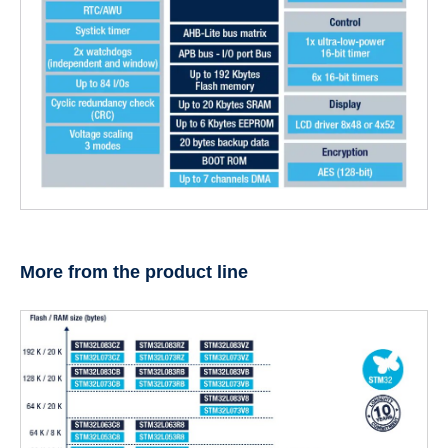
More from the product line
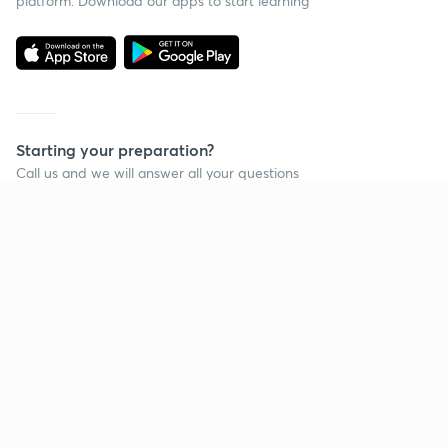
platform. Download our apps to start learning
Starting your preparation?
Call us and we will answer all your questions
about learning on Unacademy
Call +91 8585858585
Company
Help & support
About us
User Guidelines
Shikshodaya
Site Map
Careers
Refund Policy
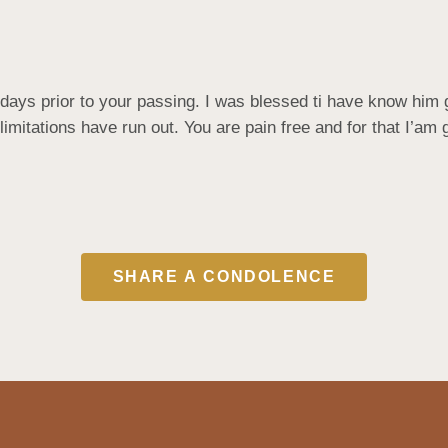
days prior to your passing. I was blessed ti have know him g
limitations have run out. You are pain free and for that I’am g
SHARE A CONDOLENCE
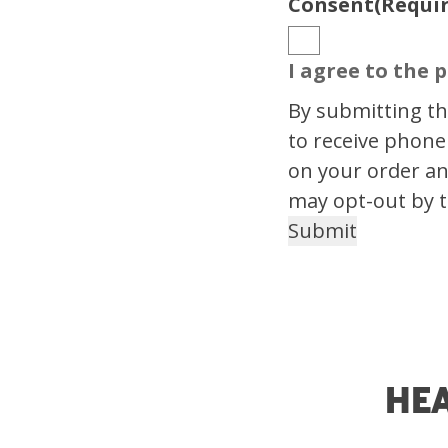
Consent
(Requi
I agree to the p
By submitting thi
to receive phone
on your order an
may opt-out by t
He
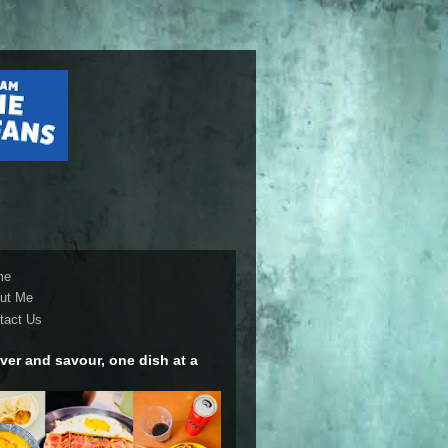
me
ut Me
tact Us
ver and savour, one dish at a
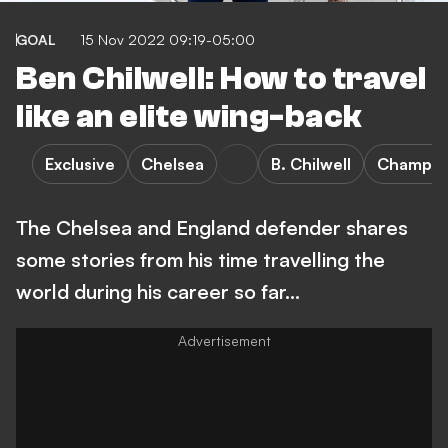
GOAL
15 Nov 2022 09:19-05:00
Ben Chilwell: How to travel
like an elite wing-back
Exclusive
Chelsea
B. Chilwell
Champio
The Chelsea and England defender shares
some stories from his time travelling the
world during his career so far...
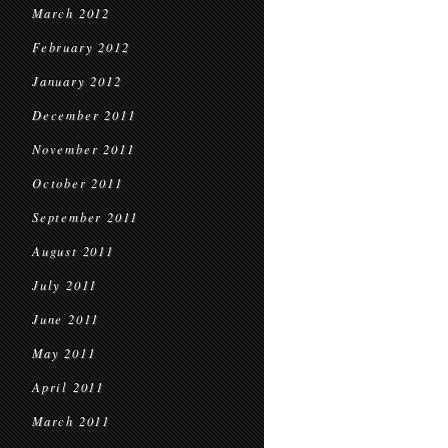
March 2012
February 2012
January 2012
December 2011
November 2011
October 2011
September 2011
August 2011
July 2011
June 2011
May 2011
April 2011
March 2011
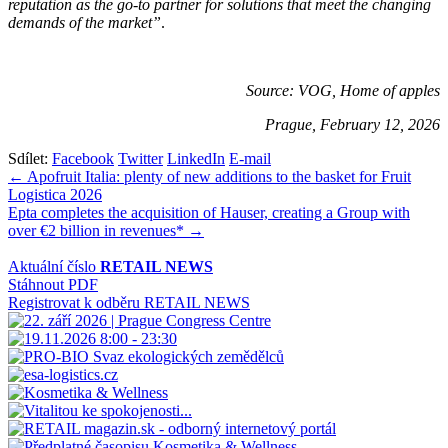
reputation as the go-to partner for solutions that meet the changing
demands of the market”
.
Source: VOG, Home of apples
Prague, February 12, 2026
Sdílet:
Facebook
Twitter
LinkedIn
E-mail
Navigace
← Apofruit Italia: plenty of new additions to the basket for Fruit
Logistica 2026
pro
Epta completes the acquisition of Hauser, creating a Group with
příspěvek
over €2 billion in revenues* →
Aktuální číslo
RETAIL NEWS
Stáhnout PDF
Registrovat k odběru RETAIL NEWS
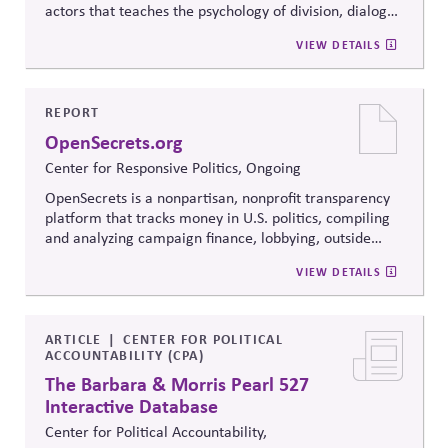
actors that teaches the psychology of division, dialogue
strategies, and collaborative problem-solving.
VIEW DETAILS
Developed from the
Convergence Center for Policy
Resolution's innovative methods, it
equips participants
to build trust, bridge divides, engage constructively on
contentious issues, design effective processes —even
REPORT
when stakeholders hold strongly divergent views.
OpenSecrets.org
Center for Responsive Politics, Ongoing
OpenSecrets is a nonpartisan, nonprofit transparency
platform that tracks money in U.S. politics, compiling
and analyzing campaign finance, lobbying, outside
spending, and personal finance data for politicians. It
VIEW DETAILS
offers searchable tools and educational resources that
reveal how money flows around elections and
policymaking, supporting evidence-based oversight by
media, investors, employees, and the public.
ARTICLE
CENTER FOR POLITICAL
ACCOUNTABILITY (CPA)
The Barbara & Morris Pearl 527
Interactive Database
Center for Political Accountability,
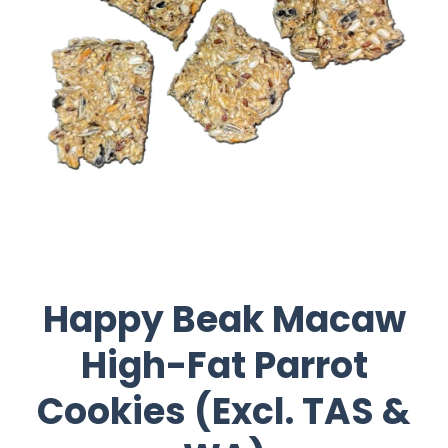
Happy Beak Macaw
High-Fat Parrot
Cookies (Excl. TAS &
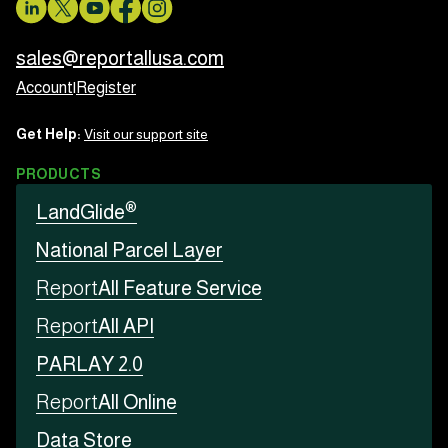
sales@reportallusa.com
Account
|
Register
Get Help:
Visit our support site
PRODUCTS
®
LandGlide
National Parcel Layer
Report
All Feature Service
Report
All API
PARLAY 2.0
Report
All Online
Data Store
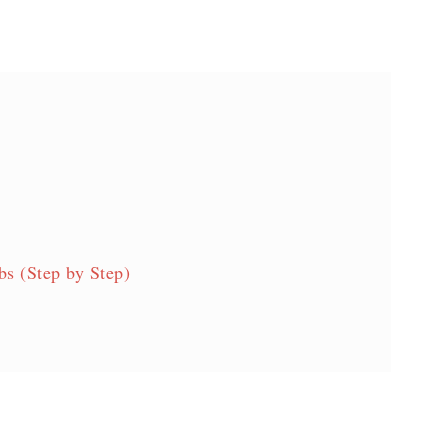
s (Step by Step)
cipe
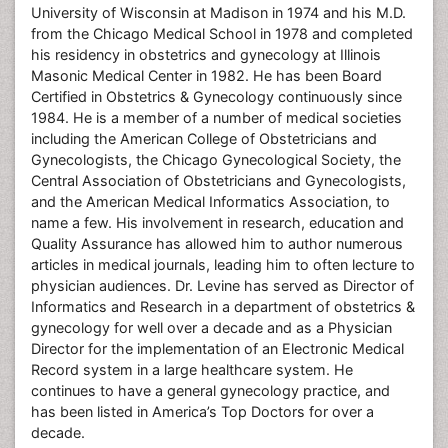
University of Wisconsin at Madison in 1974 and his M.D.
from the Chicago Medical School in 1978 and completed
his residency in obstetrics and gynecology at Illinois
Masonic Medical Center in 1982. He has been Board
Certified in Obstetrics & Gynecology continuously since
1984. He is a member of a number of medical societies
including the American College of Obstetricians and
Gynecologists, the Chicago Gynecological Society, the
Central Association of Obstetricians and Gynecologists,
and the American Medical Informatics Association, to
name a few. His involvement in research, education and
Quality Assurance has allowed him to author numerous
articles in medical journals, leading him to often lecture to
physician audiences. Dr. Levine has served as Director of
Informatics and Research in a department of obstetrics &
gynecology for well over a decade and as a Physician
Director for the implementation of an Electronic Medical
Record system in a large healthcare system. He
continues to have a general gynecology practice, and
has been listed in America’s Top Doctors for over a
decade.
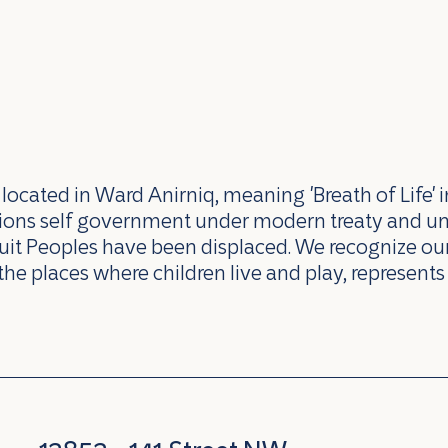
ocated in Ward Anirniq, meaning 'Breath of Life' i
ations self government under modern treaty and u
uit Peoples have been displaced. We recognize our 
the places where children live and play, represents 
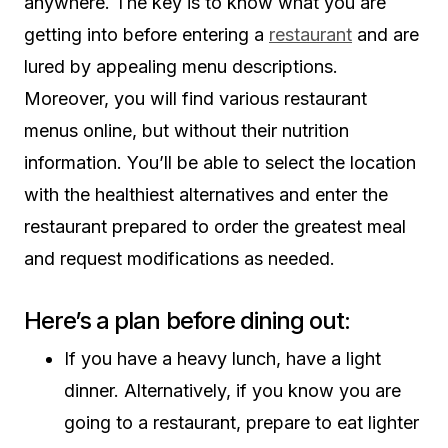
anywhere. The key is to know what you are
getting into before entering a
restaurant
and are
lured by appealing menu descriptions.
Moreover, you will find various restaurant
menus online, but without their nutrition
information. You’ll be able to select the location
with the healthiest alternatives and enter the
restaurant prepared to order the greatest meal
and request modifications as needed.
Here’s a plan before dining out:
If you have a heavy lunch, have a light
dinner. Alternatively, if you know you are
going to a restaurant, prepare to eat lighter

------------------------------------------------

Retype the listing exactly and drop the pictures.

RESULT FOR THIS TASK
More from the product line
platform. Download our apps to start learning
Starting your preparation?
Call us and we will answer all your questions
about learning on Unacademy
Call +91 8585858585
Company
Help & support
About us
User Guidelines
Shikshodaya
Site Map
Careers
Refund Policy
days prior to your passing. I was blessed ti have know him g
limitations have run out. You are pain free and for that I’am g
SHARE A CONDOLENCE
Consent
(Requi
I agree to the p
By submitting thi
to receive phone
on your order an
may opt-out by t
He
me
ut Me
tact Us
ver and savour, one dish at a
GOAL
15 Nov 2022 09:19-05:00
Ben Chilwell: How to travel
like an elite wing-back
Exclusive
Chelsea
B. Chilwell
Champio
The Chelsea and England defender shares
some stories from his time travelling the
world during his career so far...
March 2012
February 2012
January 2012
December 2011
November 2011
October 2011
September 2011
August 2011
July 2011
June 2011
May 2011
April 2011
March 2011
reputation as the go-to partner for solutions that meet the changing
demands of the market”
.
Source: VOG, Home of apples
Prague, February 12, 2026
Sdílet:
Facebook
Twitter
LinkedIn
E-mail
Navigace
← Apofruit Italia: plenty of new additions to the basket for Fruit
Logistica 2026
pro
Epta completes the acquisition of Hauser, creating a Group with
příspěvek
over €2 billion in revenues* →
Aktuální číslo
RETAIL NEWS
Stáhnout PDF
Registrovat k odběru RETAIL NEWS
actors that teaches the psychology of division, dialogue
strategies, and collaborative problem-solving.
VIEW DETAILS
Developed from the
Convergence Center for Policy
Resolution's innovative methods, it
equips participants
to build trust, bridge divides, engage constructively on
contentious issues, design effective processes —even
REPORT
when stakeholders hold strongly divergent views.
OpenSecrets.org
Center for Responsive Politics, Ongoing
OpenSecrets is a nonpartisan, nonprofit transparency
platform that tracks money in U.S. politics, compiling
and analyzing campaign finance, lobbying, outside
spending, and personal finance data for politicians. It
VIEW DETAILS
offers searchable tools and educational resources that
reveal how money flows around elections and
policymaking, supporting evidence-based oversight by
media, investors, employees, and the public.
ARTICLE
CENTER FOR POLITICAL
ACCOUNTABILITY (CPA)
The Barbara & Morris Pearl 527
Interactive Database
Center for Political Accountability,
Happy Beak Macaw
High-Fat Parrot
Cookies (Excl. TAS &
sales@reportallusa.com
Account
|
Register
Get Help:
Visit our support site
PRODUCTS
®
LandGlide
National Parcel Layer
Report
All Feature Service
Report
All API
PARLAY 2.0
Report
All Online
Data Store
s (Step by Step)
cipe
University of Wisconsin at Madison in 1974 and his M.D.
from the Chicago Medical School in 1978 and completed
his residency in obstetrics and gynecology at Illinois
Masonic Medical Center in 1982. He has been Board
Certified in Obstetrics & Gynecology continuously since
1984. He is a member of a number of medical societies
including the American College of Obstetricians and
Gynecologists, the Chicago Gynecological Society, the
Central Association of Obstetricians and Gynecologists,
and the American Medical Informatics Association, to
name a few. His involvement in research, education and
Quality Assurance has allowed him to author numerous
articles in medical journals, leading him to often lecture to
physician audiences. Dr. Levine has served as Director of
Informatics and Research in a department of obstetrics &
gynecology for well over a decade and as a Physician
Director for the implementation of an Electronic Medical
Record system in a large healthcare system. He
continues to have a general gynecology practice, and
has been listed in America’s Top Doctors for over a
decade.
ocated in Ward Anirniq, meaning 'Breath of Life' i
ations self government under modern treaty and u
uit Peoples have been displaced. We recognize our 
the places where children live and play, represents 
anywhere. The key is to know what you are
getting into before entering a
restaurant
and are
lured by appealing menu descriptions.
Moreover, you will find various restaurant
menus online, but without their nutrition
information. You’ll be able to select the location
with the healthiest alternatives and enter the
restaurant prepared to order the greatest meal
and request modifications as needed.
Here’s a plan before dining out:
If you have a heavy lunch, have a light
dinner. Alternatively, if you know you are
going to a restaurant, prepare to eat lighter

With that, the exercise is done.